PhotoU.S. consumers continue to run up household debt across nearly all sectors, according to a new report from the Federal Reserve Bank of New York.

The New York Fed measures borrowing for mortgages, student loans, credit cards, and auto loans, while keeping tabs on loan delinquencies. The report is designed to help community groups, small businesses, state and local governments, and the public understand and monitor how consumers are using debt.

As of September 30, 2015, consumer households owed a total of $12.07 trillion, a $212 billion increase from the second quarter of 2015. Overall household debt remains 5% below its peak of $12.68 trillion in the third quarter of 2008, just before the financial crisis.

Home loans account for most debt

Mortgage balances remain the biggest area of consumer debt, and this sector increased in the third quarter, to $8.26 trillion – up slightly from the second quarter.
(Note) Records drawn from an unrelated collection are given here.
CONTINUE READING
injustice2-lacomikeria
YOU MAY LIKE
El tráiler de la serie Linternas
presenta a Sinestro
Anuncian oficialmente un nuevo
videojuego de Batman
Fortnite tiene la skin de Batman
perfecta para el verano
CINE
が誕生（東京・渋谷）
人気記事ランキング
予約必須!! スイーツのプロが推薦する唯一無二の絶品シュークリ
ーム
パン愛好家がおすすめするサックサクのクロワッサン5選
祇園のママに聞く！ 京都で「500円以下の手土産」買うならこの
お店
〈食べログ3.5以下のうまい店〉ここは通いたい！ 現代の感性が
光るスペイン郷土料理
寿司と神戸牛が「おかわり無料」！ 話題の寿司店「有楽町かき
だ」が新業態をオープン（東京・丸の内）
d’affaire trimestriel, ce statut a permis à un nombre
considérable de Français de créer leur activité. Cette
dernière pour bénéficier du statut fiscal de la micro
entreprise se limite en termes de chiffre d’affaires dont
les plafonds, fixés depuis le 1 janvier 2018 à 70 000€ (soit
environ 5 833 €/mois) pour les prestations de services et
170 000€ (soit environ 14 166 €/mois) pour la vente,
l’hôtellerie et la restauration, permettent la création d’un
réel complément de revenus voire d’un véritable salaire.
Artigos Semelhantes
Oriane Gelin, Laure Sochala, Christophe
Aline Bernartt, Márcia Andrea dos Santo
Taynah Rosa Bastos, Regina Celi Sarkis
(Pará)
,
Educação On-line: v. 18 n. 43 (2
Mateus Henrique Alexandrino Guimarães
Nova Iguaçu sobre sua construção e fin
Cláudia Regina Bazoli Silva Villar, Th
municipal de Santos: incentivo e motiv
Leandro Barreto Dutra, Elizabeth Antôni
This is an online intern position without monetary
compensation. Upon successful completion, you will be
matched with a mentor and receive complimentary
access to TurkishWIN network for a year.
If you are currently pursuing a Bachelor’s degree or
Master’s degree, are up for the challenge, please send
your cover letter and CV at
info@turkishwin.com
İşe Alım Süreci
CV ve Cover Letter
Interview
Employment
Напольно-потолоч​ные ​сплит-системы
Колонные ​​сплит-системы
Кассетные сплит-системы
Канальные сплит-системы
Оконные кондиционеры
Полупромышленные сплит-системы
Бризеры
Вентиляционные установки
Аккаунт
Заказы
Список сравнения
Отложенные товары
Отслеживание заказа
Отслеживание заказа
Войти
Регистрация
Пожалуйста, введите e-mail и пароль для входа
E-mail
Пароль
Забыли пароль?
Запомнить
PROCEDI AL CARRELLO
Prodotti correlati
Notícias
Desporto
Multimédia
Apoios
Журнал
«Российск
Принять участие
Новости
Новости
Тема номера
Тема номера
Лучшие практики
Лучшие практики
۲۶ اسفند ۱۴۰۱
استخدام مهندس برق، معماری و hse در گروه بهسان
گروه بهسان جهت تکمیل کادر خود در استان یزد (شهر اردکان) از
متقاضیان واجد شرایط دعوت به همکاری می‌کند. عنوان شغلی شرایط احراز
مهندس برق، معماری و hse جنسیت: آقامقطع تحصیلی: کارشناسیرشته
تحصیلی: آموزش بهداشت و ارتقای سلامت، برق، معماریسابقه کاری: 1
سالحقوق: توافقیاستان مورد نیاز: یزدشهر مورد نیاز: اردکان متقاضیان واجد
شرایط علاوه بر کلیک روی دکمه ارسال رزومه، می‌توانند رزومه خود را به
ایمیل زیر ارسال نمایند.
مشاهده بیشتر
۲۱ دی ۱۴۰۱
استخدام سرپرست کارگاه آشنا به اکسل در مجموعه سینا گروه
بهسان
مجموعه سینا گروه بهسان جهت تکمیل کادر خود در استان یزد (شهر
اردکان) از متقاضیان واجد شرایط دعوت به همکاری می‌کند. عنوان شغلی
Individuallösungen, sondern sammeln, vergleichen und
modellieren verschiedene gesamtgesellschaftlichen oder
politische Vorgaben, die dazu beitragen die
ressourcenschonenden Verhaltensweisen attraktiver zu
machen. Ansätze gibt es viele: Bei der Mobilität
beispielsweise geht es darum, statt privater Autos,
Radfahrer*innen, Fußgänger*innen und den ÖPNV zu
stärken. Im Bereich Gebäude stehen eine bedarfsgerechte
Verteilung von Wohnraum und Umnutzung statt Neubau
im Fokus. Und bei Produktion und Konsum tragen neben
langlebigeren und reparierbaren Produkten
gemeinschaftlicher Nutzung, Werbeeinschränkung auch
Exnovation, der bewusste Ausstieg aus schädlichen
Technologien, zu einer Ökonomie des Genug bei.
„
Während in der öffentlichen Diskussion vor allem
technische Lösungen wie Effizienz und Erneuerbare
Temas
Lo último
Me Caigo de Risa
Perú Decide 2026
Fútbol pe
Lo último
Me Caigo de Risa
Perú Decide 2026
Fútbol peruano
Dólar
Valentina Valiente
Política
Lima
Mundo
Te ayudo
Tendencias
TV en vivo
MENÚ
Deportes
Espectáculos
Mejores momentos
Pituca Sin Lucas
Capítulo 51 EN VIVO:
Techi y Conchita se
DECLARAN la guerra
Interestingly, balances on home equity lines of credit (HELOC) went down by $7 billion, to $492 billion.

One area of debt may bear watching. Auto loan balances continued to climb, fueled by robust car sales and rising transaction prices. Outstanding car loan balances increased for the 18th straight quarter, rising $39 billion to $1.09 trillion.
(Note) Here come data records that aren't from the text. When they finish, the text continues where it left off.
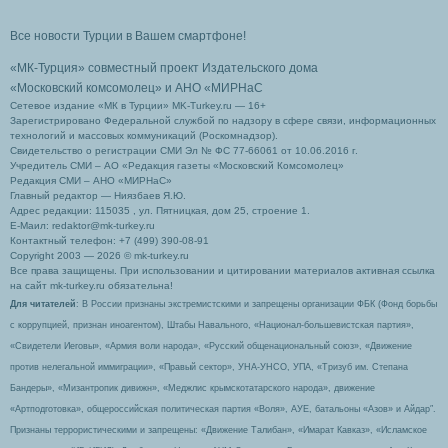
Все новости Турции в Вашем смартфоне!
«МК-Турция» совместный проект Издательского дома
«Московский комсомолец»
и АНО «МИРНаС
Сетевое издание «МК в Турции» MK-Turkey.ru — 16+
Зарегистрировано Федеральной службой по надзору в сфере связи, информационных
технологий и массовых коммуникаций (Роскомнадзор).
Свидетельство о регистрации СМИ Эл № ФС 77-66061 от 10.06.2016 г.
Учредитель СМИ – АО «Редакция газеты «Московский Комсомолец»
Редакция СМИ – АНО «МИРНаС»
Главный редактор — Ниязбаев Я.Ю.
Адрес редакции: 115035 , ул. Пятницкая, дом 25, строение 1.
Е-Маил: redaktor@mk-turkey.ru
Контактный телефон: +7 (499) 390-08-91
Copyright 2003 — 2026 © mk-turkey.ru
Все права защищены. При использовании и цитировании материалов активная ссылка
на сайт mk-turkey.ru обязательна!
Для читателей
: В России признаны экстремистскими и запрещены организации ФБК (Фонд борьбы
с коррупцией, признан иноагентом), Штабы Навального, «Национал-большевистская партия»,
«Свидетели Иеговы», «Армия воли народа», «Русский общенациональный союз», «Движение
против нелегальной иммиграции», «Правый сектор», УНА-УНСО, УПА, «Тризуб им. Степана
Бандеры», «Мизантропик дивижн», «Меджлис крымскотатарского народа», движение
«Артподготовка», общероссийская политическая партия «Воля», АУЕ, батальоны «Азов» и Айдар″.
Признаны террористическими и запрещены: «Движение Талибан», «Имарат Кавказ», «Исламское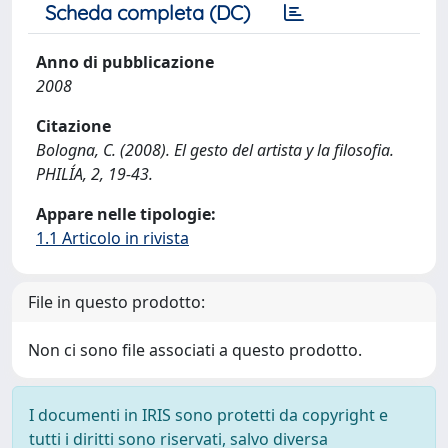
Scheda completa (DC)
Anno di pubblicazione
2008
Citazione
Bologna, C. (2008). El gesto del artista y la filosofia.
PHILÍA, 2, 19-43.
Appare nelle tipologie:
1.1 Articolo in rivista
File in questo prodotto:
Non ci sono file associati a questo prodotto.
I documenti in IRIS sono protetti da copyright e
tutti i diritti sono riservati, salvo diversa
New auto loans totaled $151 billion in the third quarter, with $33 billion of this amount taken out by consumers with credit scores below 620, meaning they fell into the subprime category. That's a 10-year high.
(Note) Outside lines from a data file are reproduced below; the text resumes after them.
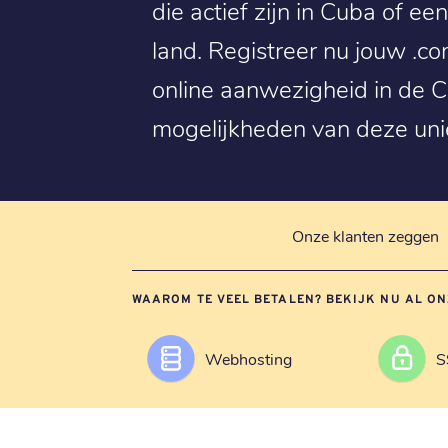
die actief zijn in Cuba of e
land. Registreer nu jouw .co
online aanwezigheid in de 
mogelijkheden van deze uni
Onze klanten zeggen
WAAROM TE VEEL BETALEN? BEKIJK NU AL ON
Webhosting
S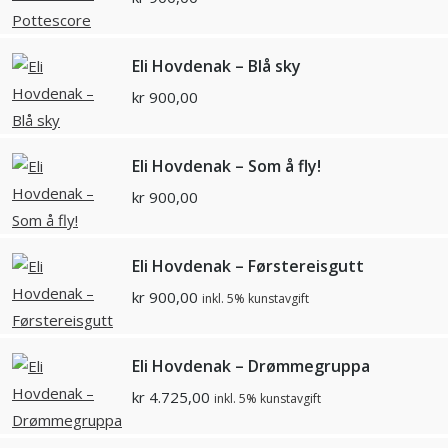
Eli Hovdenak – Blå sky
kr
900,00
Eli Hovdenak – Som å fly!
kr
900,00
Eli Hovdenak – Førstereisgutt
kr
900,00
inkl. 5% kunstavgift
Eli Hovdenak – Drømmegruppa
kr
4.725,00
inkl. 5% kunstavgift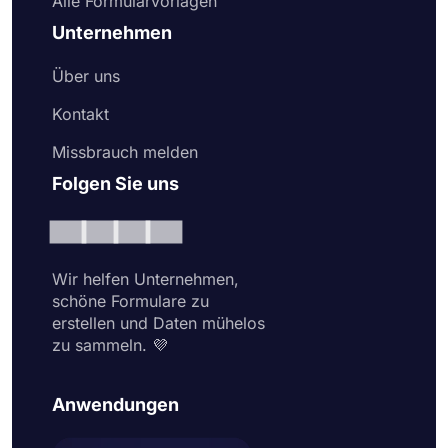
Alle Formularvorlagen
Unternehmen
Über uns
Kontakt
Missbrauch melden
Folgen Sie uns
Wir helfen Unternehmen,
schöne Formulare zu
erstellen und Daten mühelos
zu sammeln. 💜
Anwendungen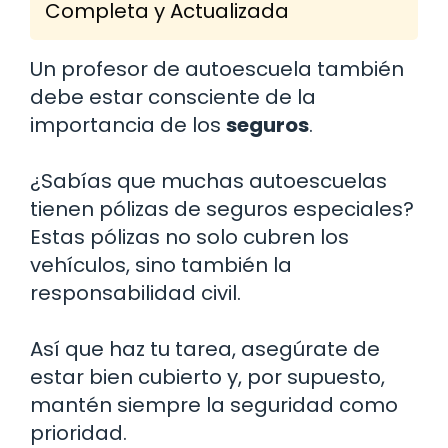
Completa y Actualizada
Un profesor de autoescuela también
debe estar consciente de la
importancia de los
seguros
.
¿Sabías que muchas autoescuelas
tienen pólizas de seguros especiales?
Estas pólizas no solo cubren los
vehículos, sino también la
responsabilidad civil.
Así que haz tu tarea, asegúrate de
estar bien cubierto y, por supuesto,
mantén siempre la seguridad como
prioridad.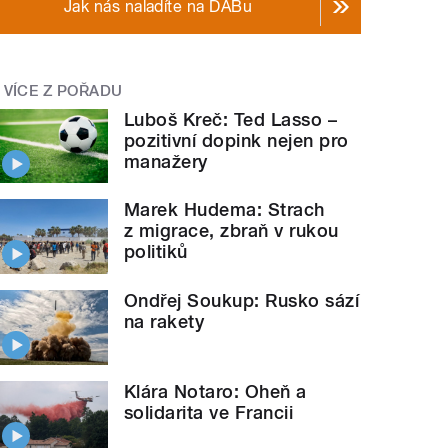
Jak nás naladíte na DABu
VÍCE Z POŘADU
Luboš Kreč: Ted Lasso –
pozitivní dopink nejen pro
manažery
Marek Hudema: Strach
z migrace, zbraň v rukou
politiků
Ondřej Soukup: Rusko sází
na rakety
Klára Notaro: Oheň a
solidarita ve Francii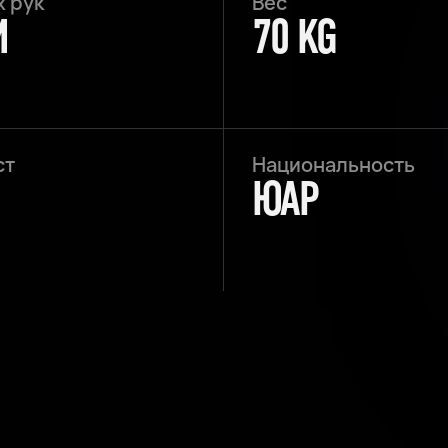
х рук
Вес
M
70 KG
ст
Национальность
ЮАР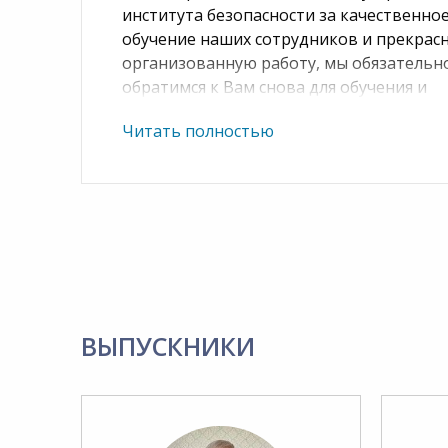
института безопасности за качественно
обучение наших сотрудников и прекрас
организованную работу, мы обязательн
обратимся к Вам снова для обучения и
повышения квалификации наших
Читать полностью
сотрудников.
Надеемся на дальнейшее и плодотворно
Желаем вам успехов!
ВЫПУСКНИКИ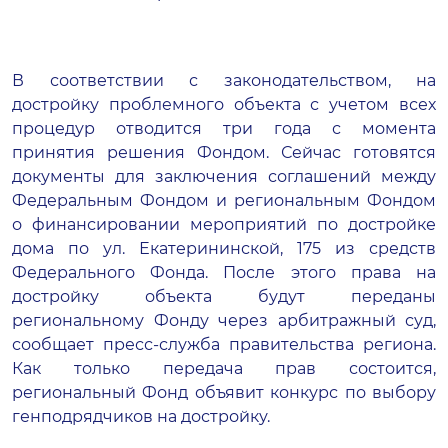
В соответствии с законодательством, на
достройку проблемного объекта с учетом всех
процедур отводится три года с момента
принятия решения Фондом. Сейчас готовятся
документы для заключения соглашений между
Федеральным Фондом и региональным Фондом
о финансировании мероприятий по достройке
дома по ул. Екатерининской, 175 из средств
Федерального Фонда. После этого права на
достройку объекта будут переданы
региональному Фонду через арбитражный суд,
сообщает пресс-служба правительства региона.
Как только передача прав состоится,
региональный Фонд объявит конкурс по выбору
генподрядчиков на достройку.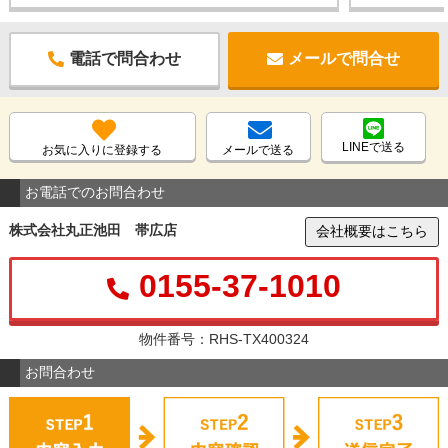
電話で問合わせ
メールで問合せ
LINEで送る
お気に入りに登録する
メールで送る
お電話でのお問合わせ
株式会社丸正池田 帯広店
会社概要はこちら
0155-37-1010
物件番号：RHS-TX400324
お問合わせ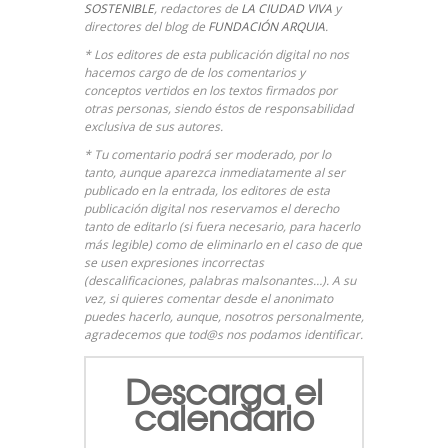
SOSTENIBLE
, redactores de
LA CIUDAD VIVA
y
directores del blog de
FUNDACIÓN ARQUIA
.
* Los editores de esta publicación digital no nos
hacemos cargo de de los comentarios y
conceptos vertidos en los textos firmados por
otras personas, siendo éstos de responsabilidad
exclusiva de sus autores.
* Tu comentario podrá ser moderado, por lo
tanto, aunque aparezca inmediatamente al ser
publicado en la entrada, los editores de esta
publicación digital nos reservamos el derecho
tanto de editarlo (si fuera necesario, para hacerlo
más legible) como de eliminarlo en el caso de que
se usen expresiones incorrectas
(descalificaciones, palabras malsonantes…). A su
vez, si quieres comentar desde el anonimato
puedes hacerlo, aunque, nosotros personalmente,
agradecemos que tod@s nos podamos identificar.
Descarga el
calendario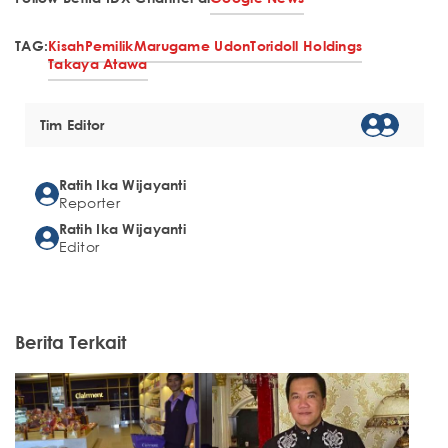
TAG:
Kisah
Pemilik
Marugame Udon
Toridoll Holdings
Takaya Atawa
Tim Editor
Ratih Ika Wijayanti
Reporter
Ratih Ika Wijayanti
Editor
Berita Terkait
“The growth in auto loan balances and originations has been very robust,” said Donghoon Lee, research officer at the New York Fed. “Credit conditions have remained attractive for auto purchasers with both prime and subprime credit.”

Student loan debt rises faster than credit cards

Student loan debt also increased, but slowed from its recent pace. Student loan balances increased by $13 billion, a little faster than credit card debt, which rose $11 billion.

The news about delinquencies was mixed. On the bright side, home foreclosures hit a 17-year low. The percentage of mortgage loans 90 days or more overdue fell to 2.3%. The number of consumers with a bankruptcy notation added to their credit report fell 14%.

But on the student loan front, the report shows 11.6% of student loan debt is either 90 days overdue or in default.